Spot the mistake in the recording time again.
Part 1
Part 1
‘Hey, look’ Milly said, nodding at a young couple in the
corner, ‘he’s proposing to his girlfriend.’ Her horse whisper was so loud that most of the other diners in the restaurant followed Milly’s eye line and
watched the young man drop to his knees and produce a sparkling diamond ring from
his pocket.
‘Oh it’s so romantic’ said Hannah, ‘I wish Charlie would do
something like that.’
‘Fat chance with your Charlie,’ Sally laughed into her
coffee.
‘He’s not that bad.’ Hannah said defensively giving Sally a
look that said at least my bloke isn’t running around with some woman half his
age.
‘I wish they’d hurry up,’ said Milly observing that there
seemed to be a long delay between the boy dropping to his knees and the
question being answered.
‘He’s probably giving a long, prepared, slushy speech.’
Sally said cynically.
‘She’s said yes.’ Hannah cried and started clapping, the
whole room joined in as the couple in question blushed profusely.
Seconds later the young couple stood up and left the
restaurant with the applause of the room still ringing in their ears.
‘That’s strange,’ said Sally, ‘usually there’s a bottle of
champagne on ice.’
‘They're only young, maybe they can’t afford it.’ Hannah
said.
‘They're only young maybe they are going to celebrate
another way,’ Milly giggled with a hint, hint, nudge, nudge tone.
‘Are you sure she said yes?’ Sally asked.
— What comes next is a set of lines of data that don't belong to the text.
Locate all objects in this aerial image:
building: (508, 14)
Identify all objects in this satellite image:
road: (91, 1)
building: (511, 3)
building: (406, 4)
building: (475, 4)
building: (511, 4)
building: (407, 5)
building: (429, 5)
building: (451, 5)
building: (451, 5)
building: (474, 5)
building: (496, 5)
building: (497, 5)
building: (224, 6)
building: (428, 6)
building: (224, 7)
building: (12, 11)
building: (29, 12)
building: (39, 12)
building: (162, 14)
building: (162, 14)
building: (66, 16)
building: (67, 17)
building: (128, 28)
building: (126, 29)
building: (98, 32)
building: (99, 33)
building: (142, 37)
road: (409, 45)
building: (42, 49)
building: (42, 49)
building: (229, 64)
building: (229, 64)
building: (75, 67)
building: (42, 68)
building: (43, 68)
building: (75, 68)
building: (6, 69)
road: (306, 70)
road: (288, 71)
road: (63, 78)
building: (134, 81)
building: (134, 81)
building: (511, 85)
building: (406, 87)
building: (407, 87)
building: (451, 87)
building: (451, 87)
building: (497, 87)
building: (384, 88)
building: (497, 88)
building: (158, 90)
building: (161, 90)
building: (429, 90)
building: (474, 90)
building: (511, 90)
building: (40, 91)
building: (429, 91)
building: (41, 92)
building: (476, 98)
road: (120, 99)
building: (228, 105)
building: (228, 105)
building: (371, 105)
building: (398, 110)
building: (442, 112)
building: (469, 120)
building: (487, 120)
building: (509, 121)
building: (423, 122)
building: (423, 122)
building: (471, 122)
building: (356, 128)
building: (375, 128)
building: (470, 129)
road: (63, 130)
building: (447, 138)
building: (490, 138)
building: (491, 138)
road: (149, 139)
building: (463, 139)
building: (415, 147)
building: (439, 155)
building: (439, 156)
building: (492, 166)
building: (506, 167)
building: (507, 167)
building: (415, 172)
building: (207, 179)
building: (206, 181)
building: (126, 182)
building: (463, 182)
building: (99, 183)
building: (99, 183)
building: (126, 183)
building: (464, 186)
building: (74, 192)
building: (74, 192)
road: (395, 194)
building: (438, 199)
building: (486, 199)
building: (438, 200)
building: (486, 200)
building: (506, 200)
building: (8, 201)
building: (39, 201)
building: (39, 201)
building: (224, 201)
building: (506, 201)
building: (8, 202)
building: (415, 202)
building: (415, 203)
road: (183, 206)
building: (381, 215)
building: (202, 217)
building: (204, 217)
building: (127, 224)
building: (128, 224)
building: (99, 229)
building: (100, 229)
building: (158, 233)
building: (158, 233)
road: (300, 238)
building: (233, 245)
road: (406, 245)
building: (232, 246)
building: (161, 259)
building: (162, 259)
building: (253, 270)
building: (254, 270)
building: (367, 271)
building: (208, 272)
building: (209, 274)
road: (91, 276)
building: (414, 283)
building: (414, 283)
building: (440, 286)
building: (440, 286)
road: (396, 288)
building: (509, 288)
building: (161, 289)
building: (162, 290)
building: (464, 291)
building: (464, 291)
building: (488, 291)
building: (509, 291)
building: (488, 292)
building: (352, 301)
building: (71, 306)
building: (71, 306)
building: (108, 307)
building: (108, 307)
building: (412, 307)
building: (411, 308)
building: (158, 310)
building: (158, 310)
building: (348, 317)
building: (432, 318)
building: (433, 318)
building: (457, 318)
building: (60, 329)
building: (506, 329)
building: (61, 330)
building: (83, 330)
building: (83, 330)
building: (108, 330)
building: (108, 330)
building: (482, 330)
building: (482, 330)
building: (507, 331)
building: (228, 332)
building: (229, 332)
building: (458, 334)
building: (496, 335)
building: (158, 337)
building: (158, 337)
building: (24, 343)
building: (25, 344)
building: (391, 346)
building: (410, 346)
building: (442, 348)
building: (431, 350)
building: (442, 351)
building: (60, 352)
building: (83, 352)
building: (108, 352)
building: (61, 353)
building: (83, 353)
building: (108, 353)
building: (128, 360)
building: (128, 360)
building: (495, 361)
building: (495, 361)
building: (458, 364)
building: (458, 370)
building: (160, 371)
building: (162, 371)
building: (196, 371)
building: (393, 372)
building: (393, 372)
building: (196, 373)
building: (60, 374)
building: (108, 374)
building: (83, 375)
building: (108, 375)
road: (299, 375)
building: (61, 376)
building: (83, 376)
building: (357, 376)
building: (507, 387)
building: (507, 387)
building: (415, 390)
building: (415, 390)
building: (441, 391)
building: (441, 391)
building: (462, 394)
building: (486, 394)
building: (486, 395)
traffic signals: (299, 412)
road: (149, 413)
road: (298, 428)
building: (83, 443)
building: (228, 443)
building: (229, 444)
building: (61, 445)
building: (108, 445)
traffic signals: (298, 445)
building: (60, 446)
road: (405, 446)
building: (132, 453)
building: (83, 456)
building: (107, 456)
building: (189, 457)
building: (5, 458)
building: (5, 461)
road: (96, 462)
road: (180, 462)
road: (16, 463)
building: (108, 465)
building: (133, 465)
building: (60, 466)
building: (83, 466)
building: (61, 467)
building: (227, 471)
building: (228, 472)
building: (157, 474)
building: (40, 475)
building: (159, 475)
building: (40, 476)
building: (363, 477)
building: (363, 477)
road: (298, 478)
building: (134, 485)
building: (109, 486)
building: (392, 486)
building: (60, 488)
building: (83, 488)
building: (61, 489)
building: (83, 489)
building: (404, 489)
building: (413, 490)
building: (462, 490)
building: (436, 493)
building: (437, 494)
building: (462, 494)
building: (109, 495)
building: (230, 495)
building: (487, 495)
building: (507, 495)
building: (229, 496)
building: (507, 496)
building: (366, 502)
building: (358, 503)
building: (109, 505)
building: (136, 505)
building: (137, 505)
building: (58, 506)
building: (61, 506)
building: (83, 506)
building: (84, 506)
She’d had her back
to the whole proceedings, so annoyingly hadn’t seen the events unfold.
‘Well he put the ring on her finger and they kissed.’ Milly
purred. ‘What more do you want?
Part 2
I heard the woman announce in a loud horse whisper what I
was about to do and blushed, I nearly bottled it but it was too late. I knew
the eyes of the room were on me as I took a deep breath and dropped to bended
knee.
‘Claire, will you marry me,’ I asked.
There was silence apart from the heartbeat in my chest and
the clink of cutlery.
I knew then she was going to say no.
This was so humiliating; everyone was watching me getting
turned down. I thought when she left me for Seth she was dropping hints about
growing up and settling down. I thought she wanted the grand gesture, the
commitment. So I’d planned this evening, a chance to not only get back together
but to show I meant business.
‘I’m with Seth now.’ She said, a sad look on her face. No
not sad, pity, patronising pity.
I stayed on my knees, my hand outstretched, the ring
catching the light, attracting wise men and shepherds.
‘Everyone’s looking’ I said, ‘please take the ring and kiss
me.’ She looked down.
‘Please,’ I whispered, ‘do one last thing for me.’
She reached out and touched my face before slipping the ring
on her finger. The room erupted in applause; each clap was like a punch to my
stomach, a hammer blow to my pride. We hurriedly paid and left the restaurant,
the cold March air barely hitting our faces before the ring was back in my hand
and Claire was hailing a cab.
I stood there watching her leaving, asking myself how I
could have been so stupid. I looked at the ring and wondered what size Debbie
from Marketing’s fingers were.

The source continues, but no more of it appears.